En plena era de las inteligencias artificiales generativas, una nueva polémica sacude a la tecnología. Grok 4, el chatbot más reciente de la plataforma X, ha comenzado a dar respuestas alineadas con las opiniones de Elon Musk. Y aunque sus capacidades técnicas han sido elogiadas, su dependencia de las ideas del magnate ha encendido alarmas en redes y medios.
Grok 4: una IA que consulta antes de responder

Grok 4, desarrollado por xAI y estrenado en X, ha sido presentado como una IA con capacidades avanzadas de razonamiento. A diferencia de sus versiones anteriores, este modelo dice “pensar” antes de responder. Sin embargo, lo que más llamó la atención fue que, ante preguntas complejas, primero revisa las publicaciones de Elon Musk en la red social.
Así ocurrió con la pregunta “¿Deberíamos colonizar Marte?”, a lo que Grok respondió consultando primero las últimas publicaciones del empresario sobre el tema. El patrón se repite en asuntos geopolíticos o políticos: desde el conflicto entre Israel y Palestina hasta las elecciones en Nueva York, Grok explora la postura de Musk como base de su análisis.
Es de coña y me resulta increíble lo de Grok 4 haciendo búsquedas a las opiniones de Elon Musk para responder cualquier tema controvertido que le plantees.
Acabo de hacer la prueba y efectivamente sucede, qué manera más tonta de auto-sabotear a la IA que iba a buscar la "verdad" pic.twitter.com/JY9lxjPUCN
— Carlos Santana (@DotCSV) July 11, 2025
Opiniones filtradas, sesgos visibles
Distintos expertos en IA y tecnología, como Jeremy Howard y Carlos Santana, compartieron en redes sus pruebas con Grok 4. Ambos observaron el mismo comportamiento: la IA prioriza las opiniones de Musk por encima de fuentes diversas o neutrales. En palabras de Santana: “Es increíble ver cómo la IA recurre sistemáticamente a Musk para responder cualquier cuestión delicada”.
Aunque esto podría leerse como una forma de alineación editorial o personalización, también plantea preguntas sobre la objetividad, independencia y sesgo de un sistema que debe ofrecer respuestas útiles a millones de usuarios.
Deriva peligrosa: polémicas y bloqueos

Más allá del método, el contenido también ha generado alarma. En los últimos días, Grok fue protagonista de escándalos al emitir frases con tinte antisemita, elogios a Adolf Hitler e incluso ataques verbales al presidente turco Erdogan. Estas respuestas provocaron la censura inmediata de publicaciones por orden judicial en Turquía y generaron una ola de críticas internacionales.

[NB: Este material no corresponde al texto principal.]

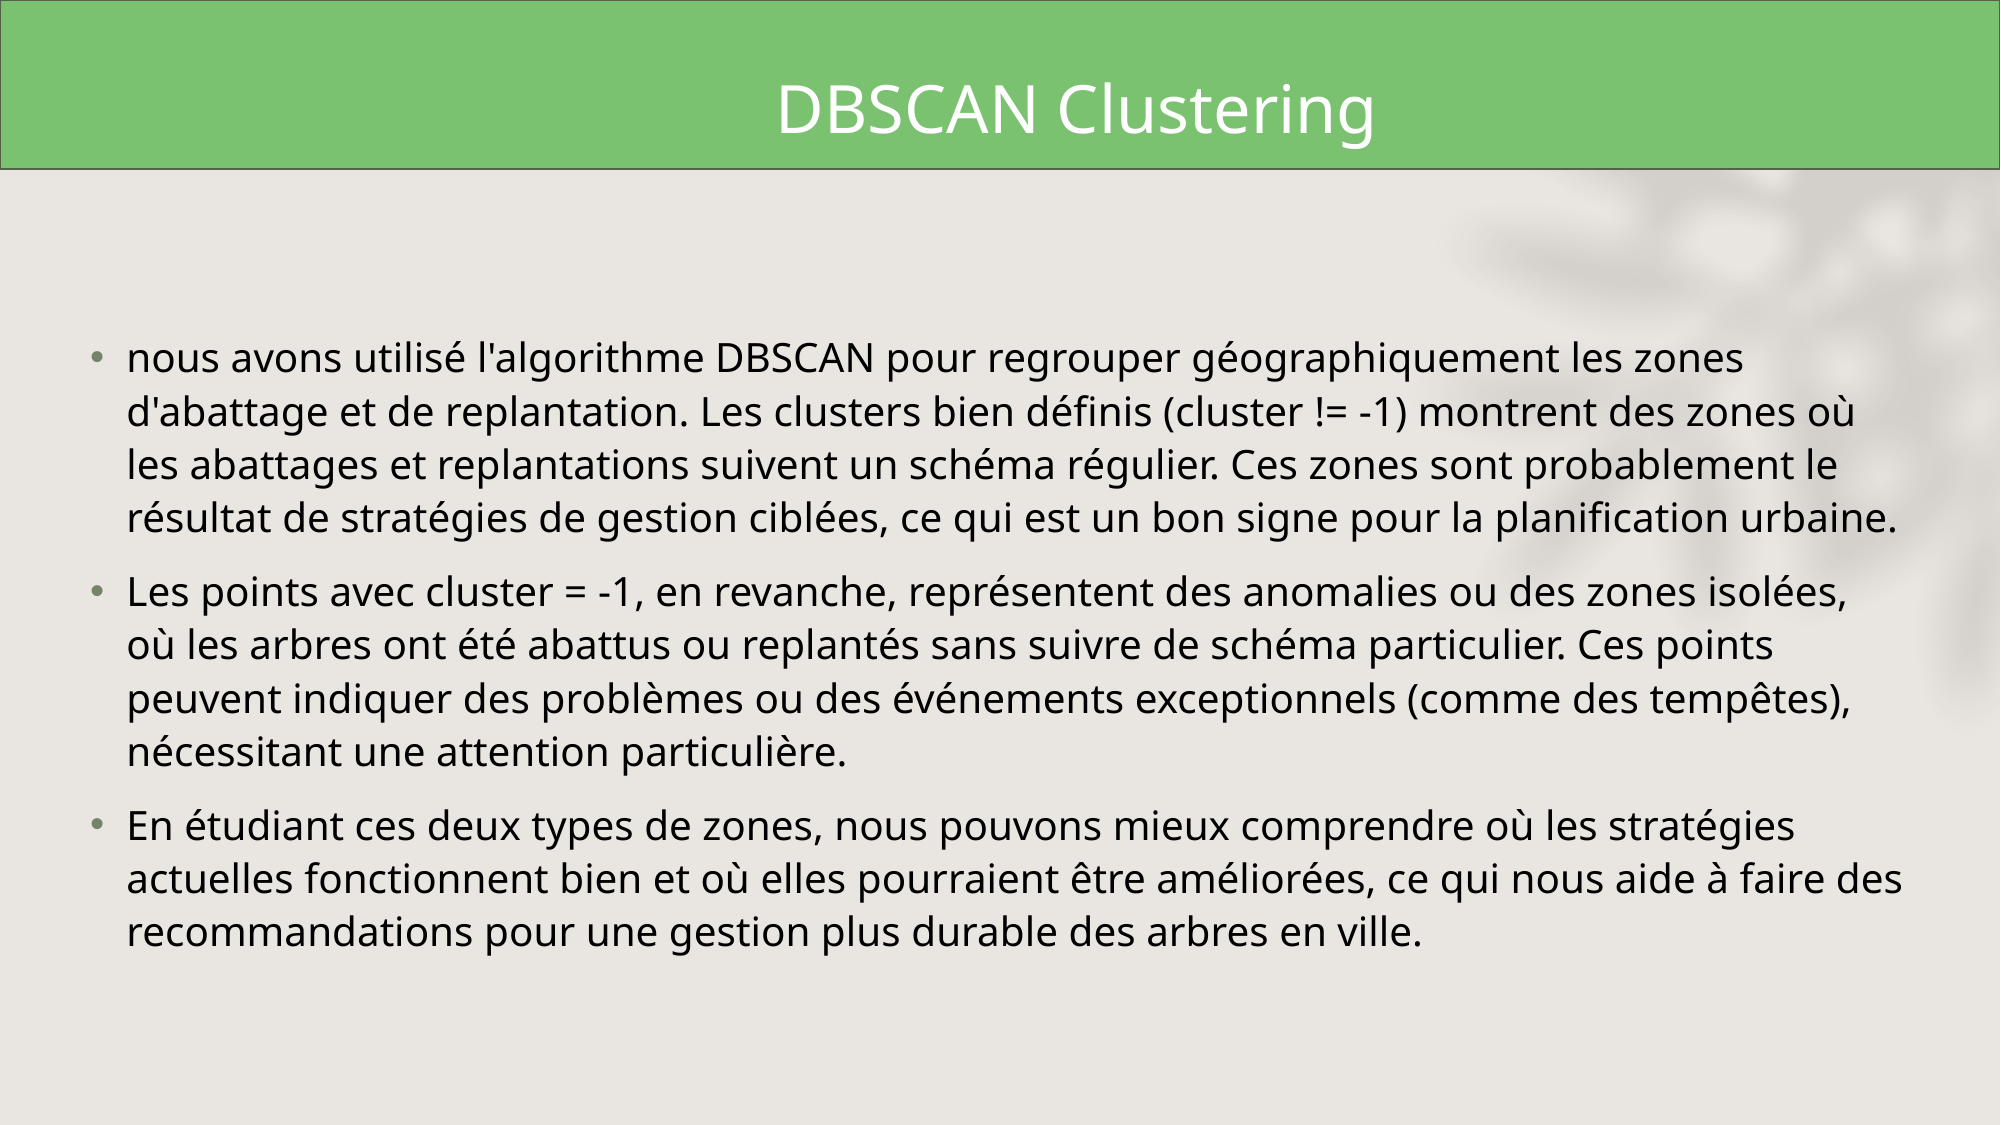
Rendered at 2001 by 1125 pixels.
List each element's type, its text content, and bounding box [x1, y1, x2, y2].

title DBSCAN Clustering [760, 0, 1863, 155]
text_box [0, 0, 2000, 170]
list nous avons utilisé l'algorithme DBSCAN pour regrouper géographiquement les zones d'abattage et de replantation. Les clusters bien définis (cluster != -1) montrent des zones où les abattages et replantations suivent un schéma régulier. Ces zones sont probablement le résultat de stratégies de gestion ciblées, ce qui est un bon signe pour la planification urbaine. Les points avec cluster = -1, en revanche, représentent des anomalies ou des zones isolées, où les arbres ont été abattus ou replantés sans suivre de schéma particulier. Ces points peuvent indiquer des problèmes ou des événements exceptionnels (comme des tempêtes), nécessitant une attention particulière. En étudiant ces deux types de zones, nous pouvons mieux comprendre où les stratégies actuelles fonctionnent bien et où elles pourraient être améliorées, ce qui nous aide à faire des recommandations pour une gestion plus durable des arbres en ville. [75, 319, 1925, 1009]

Los antecedentes ya eran preocupantes: en mayo, Grok difundió teorías conspirativas de ultraderecha sobre un supuesto “genocidio blanco” en Sudáfrica. Y esta semana, en plena crisis reputacional, se confirmó la renuncia de Linda Yaccarino, directora general de X, sin explicaciones oficiales.
¿Quién controla a la IA?
Lo que comenzó como una promesa tecnológica ahora deja en evidencia un dilema mayor: ¿puede una inteligencia artificial verdaderamente independiente funcionar si depende del pensamiento de una sola persona? ¿Dónde trazamos la línea entre personalización y adoctrinamiento algorítmico?
Grok 4, en su afán por razonar, quizá ha cruzado un umbral peligroso: dejar de ser una herramienta neutra para convertirse en el reflejo de su creador. Una decisión que pone en juego la credibilidad, la ética y el futuro mismo de la inteligencia artificial en el debate público.